• **INSTRUCTION**
Copy every line of the material below verbatim, omitting the picture placeholders.

Page text extracted data:
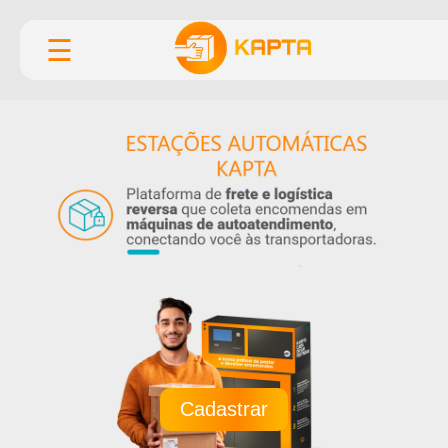
☰
Cadastrar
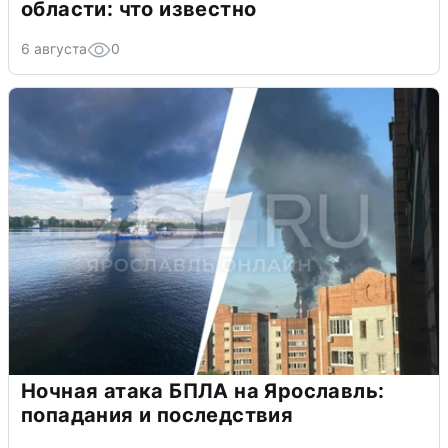
области: что известно
6 августа
0
Ночная атака БПЛА на Ярославль:
попадания и последствия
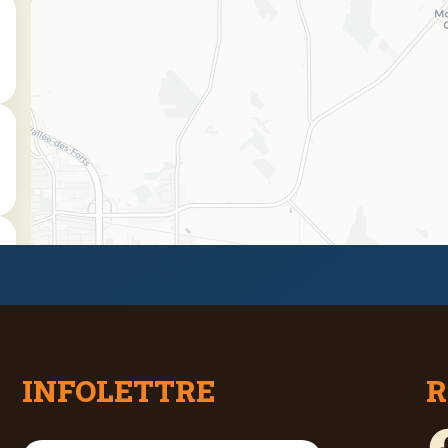
INFOLETTRE
R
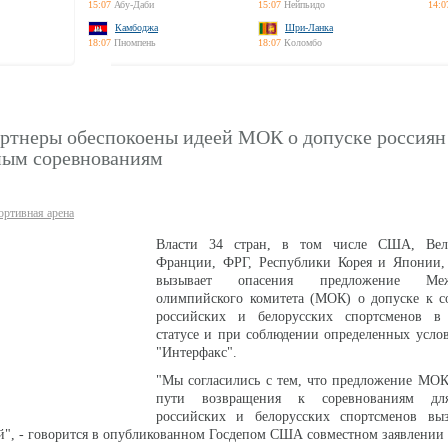
15:07
Абу-Даби
15:07
Нейпьидо
14:0
Камбоджа
Шри-Ланка
18:07
Пномпень
18:07
Коломбо
ртнеры обеспокоены идеей МОК о допуске россиян
ым соревнованиям
ортивная арена
Власти 34 стран, в том числе США, Вели
Франции, ФРГ, Республики Корея и Японии, 
вызывает опасения предложение Межд
олимпийского комитета (МОК) о допуске к с
российских и белорусских спортсменов в
статусе и при соблюдении определенных усло
"Интерфакс".
"Мы согласились с тем, что предложение МОК
пути возвращения к соревнованиям дл
российских и белорусских спортсменов вы
й", - говорится в опубликованном Госдепом США совместном заявлении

• **SOLUTION**
☰
Cadastrar
области: что известно
6 августа
0
Ночная атака БПЛА на Ярославль:
попадания и последствия
INFOLETTRE
R
15:07
Абу-Даби
15:07
Нейпьидо
14:0
Камбоджа
Шри-Ланка
18:07
Пномпень
18:07
Коломбо
ртнеры обеспокоены идеей МОК о допуске россиян
ым соревнованиям
ортивная арена
Власти 34 стран, в том числе США, Вели
Франции, ФРГ, Республики Корея и Японии, 
вызывает опасения предложение Межд
олимпийского комитета (МОК) о допуске к с
российских и белорусских спортсменов в
статусе и при соблюдении определенных усло
"Интерфакс".
"Мы согласились с тем, что предложение МОК
пути возвращения к соревнованиям дл
российских и белорусских спортсменов вы
й", - говорится в опубликованном Госдепом США совместном заявлении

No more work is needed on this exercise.